GGrantIndex
← Search

CCF: AF Analytical Tools for Natural Algorithms

$500,000FY2010CSENSF

Princeton University, Princeton NJ

Investigators

Abstract

This project seeks to build an algorithmic foundation for the analysis of complex self-organizing systems. Computing theory has been successful at pinning down the computational power of common dynamical systems, but less so at analyzing their behavior and functionality.

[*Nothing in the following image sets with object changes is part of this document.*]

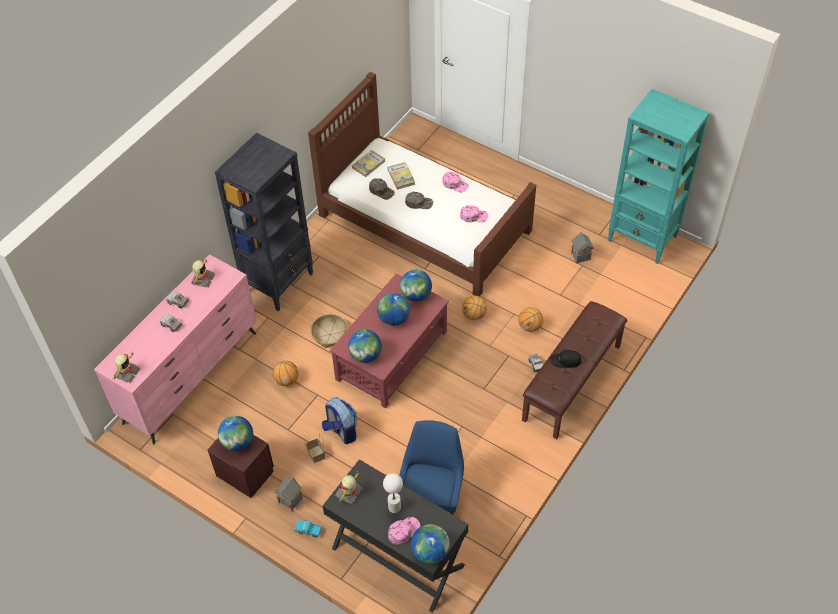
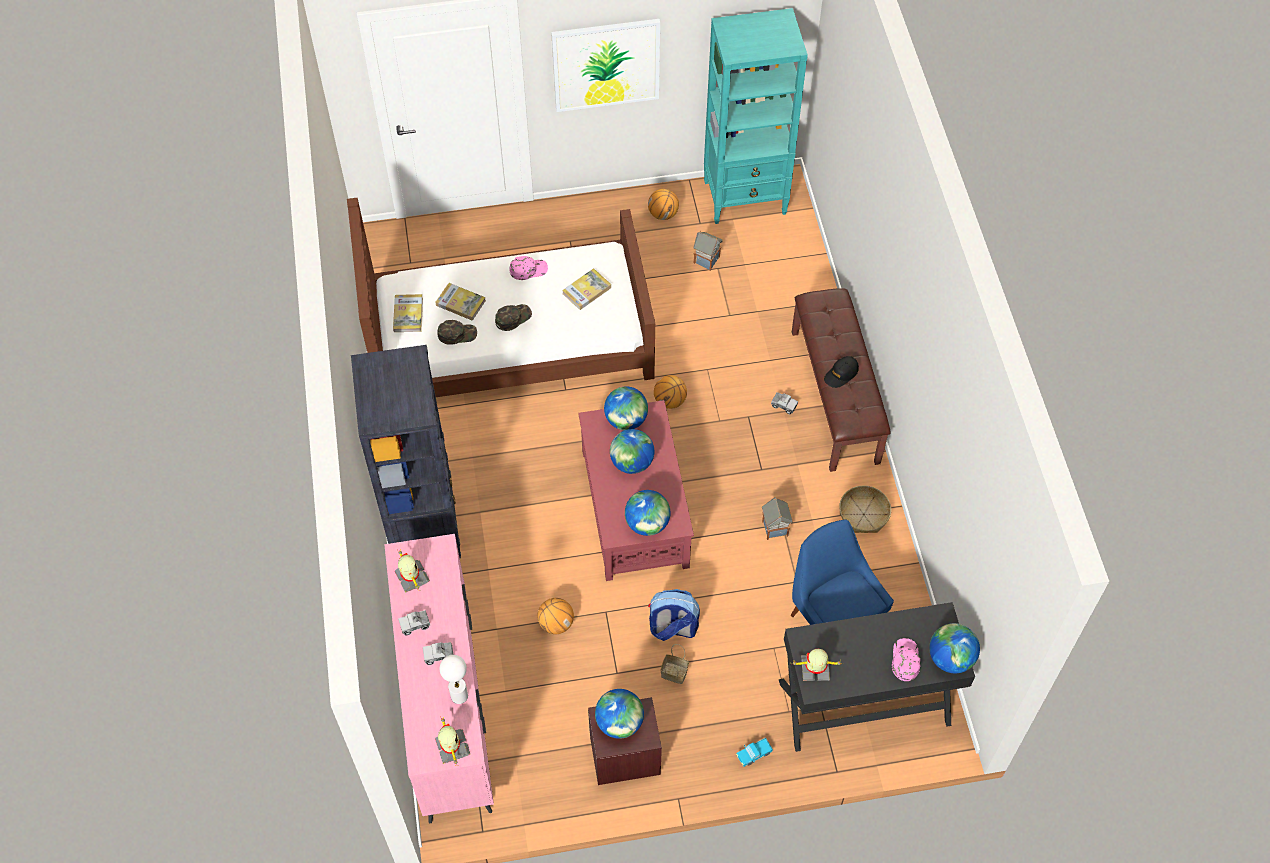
camera: 45 degrees left, 5 degrees up
toy house [275,477,303,511] -> toy house moved to [762,497,793,540]
basket [311,314,348,348] -> basket moved to [839,485,891,533]
toy robot [335,473,363,504] -> toy robot turned 105 degrees clockwise [793,649,842,681]
white table lamp [383,473,403,513] -> white table lamp moved to [440,655,468,704]
pink cap [460,205,488,222] -> book [562,268,611,310]
basketball [518,307,543,332] -> basketball moved to [648,189,679,220]
none -> picture [551,19,660,112]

Recent research points to the potential benefits of viewing these systems as "natural algorithms." The approach is premised on the belief that the algorithm itself is at least as important as the data it generates and that the current reliance on simulations and statistics must be supplemented with analytical tools, something akin to an ``algorithms calculus.'' The research will be oriented along the following lines: new proof techniques and analytical tools; communication-based algorithmic renormalization; geometry, topology, and approximation of complex systems. The ambition of this project is to lay the foundations of an algorithmic theory of complex adaptive systems. Algorithm design has been one of the most fruitful areas of computer science in the past few decades. Building a bridge between this intellectual discipline and the ever-growing area of complex systems could potentially have a major impact on science as a whole. Accordingly, the present project will involve collaborations with computer scientists, control theorists, physicists, and systems biologists.